Es ist in der Gemeindeordnung des Freistaates Bayern nur ein Satz unter vielen, aber einer der sehr wichtig werden kann. In Artikel 51, Absatz 1 heißt es: "Bei Stimmengleichheit ist der Antrag abgelehnt." In Gerbrunn kam es am Montagabend während der Sitzung bei kontrovers diskutierten Themen gleich zweimal zu einem sogenannten Stimmenpatt. Die Folge: In der örtlichen Eichendorff-Schule werden auf absehbare Zeit keine fest installierten Lüftungsanlagen eingebaut. Und: Das Verfahren für die Bauleitplanung "Erweiterung IV Industriegebiet Am Kirschberg" wird nicht aufgehoben (jedoch ruhen gelassen).
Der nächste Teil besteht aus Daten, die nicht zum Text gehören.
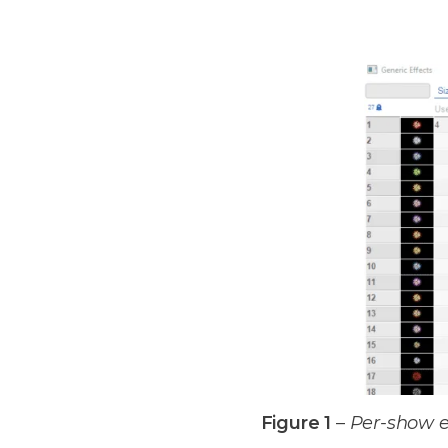
Figure 1
–
Per-show e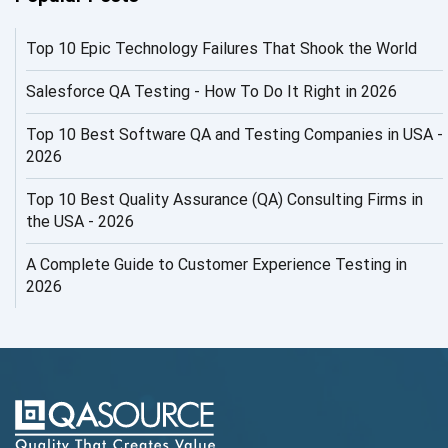
AI Infrastructure
Top 10 Epic Technology Failures That Shook the World
AI Productivity Paradox
AI QA
Salesforce QA Testing - How To Do It Right in 2026
AI Risks and Governance
Top 10 Best Software QA and Testing Companies in USA -
2026
AI ROI
Top 10 Best Quality Assurance (QA) Consulting Firms in
AI Security
the USA - 2026
AI Testing
A Complete Guide to Customer Experience Testing in
2026
AI Tool
AI&ML
AI-powered Test Automation
AIOps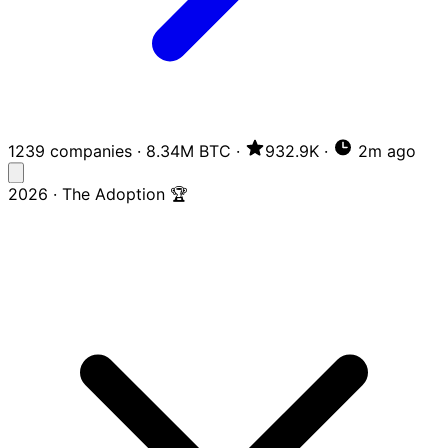
1239 companies
·
8.34M BTC
·
932.9K
·
2m ago
2026 · The Adoption 🏆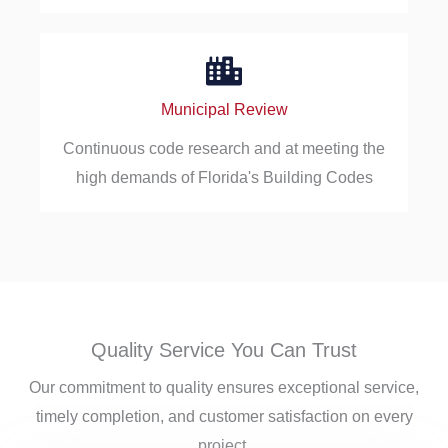
Municipal Review
Continuous code research and at meeting the
high demands of Florida's Building Codes
Quality Service You Can Trust
Our commitment to quality ensures exceptional service,
timely completion, and customer satisfaction on every
project.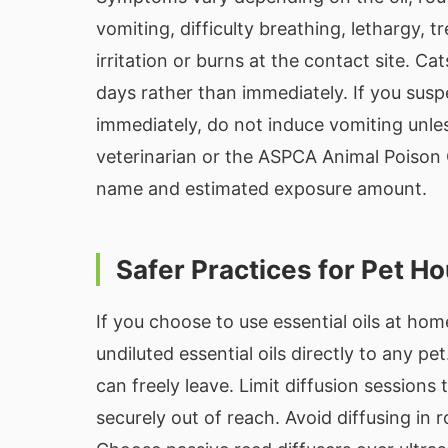
vomiting, difficulty breathing, lethargy, 
irritation or burns at the contact site. 
days rather than immediately. If you suspe
immediately, do not induce vomiting unles
veterinarian or the ASPCA Animal Poison 
name and estimated exposure amount.
Safer Practices for Pet H
If you choose to use essential oils at hom
undiluted essential oils directly to any pe
can freely leave. Limit diffusion sessions
securely out of reach. Avoid diffusing in 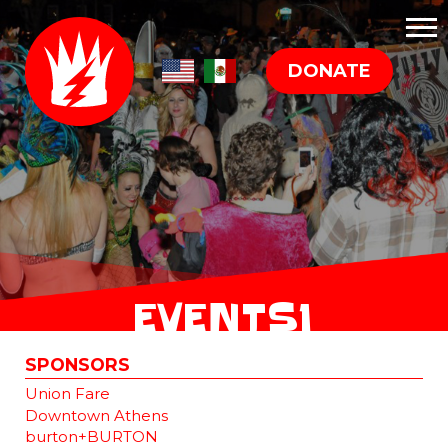
DONATE
EVENTS1
SPONSORS
Union Fare
Downtown Athens
burton+BURTON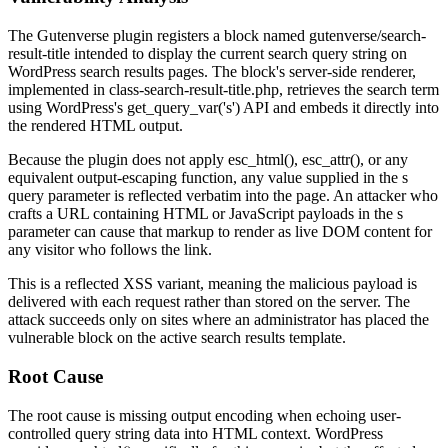
The Gutenverse plugin registers a block named
gutenverse/search-
result-title
intended to display the current search query string on
WordPress search results pages. The block's server-side renderer,
implemented in
class-search-result-title.php
, retrieves the search term
using WordPress's
get_query_var('s')
API and embeds it directly into
the rendered HTML output.
Because the plugin does not apply
esc_html()
,
esc_attr()
, or any
equivalent output-escaping function, any value supplied in the
s
query parameter is reflected verbatim into the page. An attacker who
crafts a URL containing HTML or JavaScript payloads in the
s
parameter can cause that markup to render as live DOM content for
any visitor who follows the link.
This is a reflected XSS variant, meaning the malicious payload is
delivered with each request rather than stored on the server. The
attack succeeds only on sites where an administrator has placed the
vulnerable block on the active search results template.
Root Cause
The root cause is missing output encoding when echoing user-
controlled query string data into HTML context. WordPress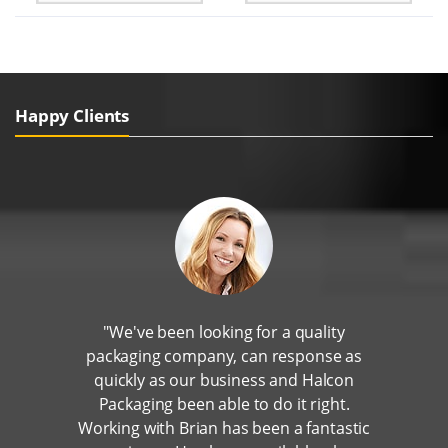
Happy Clients
"We've been looking for a quality
packaging company, can response as
quickly as our business and Halcon
Packaging been able to do it right.
Working with Brian has been a fantastic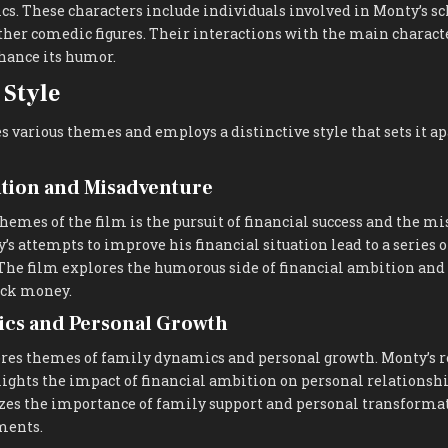
s. These characters include individuals involved in Monty’s s
her comedic figures. Their interactions with the main characte
hance its humor.
Style
s various themes and employs a distinctive style that sets it a
ition and Misadventure
themes of the film is the pursuit of financial success and the m
y’s attempts to improve his financial situation lead to a series
. The film explores the humorous side of financial ambition an
ick money.
cs and Personal Growth
ores themes of family dynamics and personal growth. Monty’s 
ights the impact of financial ambition on personal relationshi
es the importance of family support and personal transforma
ments.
Aber der Reihe nach: Der Gerbrunner Rat hat sich beide Entscheidungen mit Tragweite nicht leicht gemacht. Es gab die unterschiedlichsten Ansichten, teils quer durch alle vier vertretenen Fraktionen. Bei den stationären Raumluftfiltern drängte die Zeit. Denn es liegt ein Zuwendungsbescheid des Bundes vor, der – gedeckelt auf 500 000 Euro – 80 Prozent übernimmt. Der Einwand war an dieser Stelle, dass die Gemeinde zum einen immer noch einen relativ hohen Betrag investieren müsste und auch der Gesamtbetrag nichts anderes als Steuergeld ist.
Abgesehen vom Finanziellen haben einzelne Räte viele andere Argumente vorgebracht, die aus deren Sicht gegen solche Anlagen sprechen. Der Zeitpunkt: Bis sie eingebaut wären, sei der Winter längst vorbei. Die Wirkung: Die Anlagen würden nur in einem kleinen Radius wirklich funktionieren – und ersetzten letztlich kein Querlüften. Die Geräuschkulisse: Das Brummen sei deutlich hörbar und könne den Unterricht stören. Das Medizinische: Die Anlagen könnten auch kontraproduktiv sein, weil sie durch den Zug zu Erkältungskrankheiten führten.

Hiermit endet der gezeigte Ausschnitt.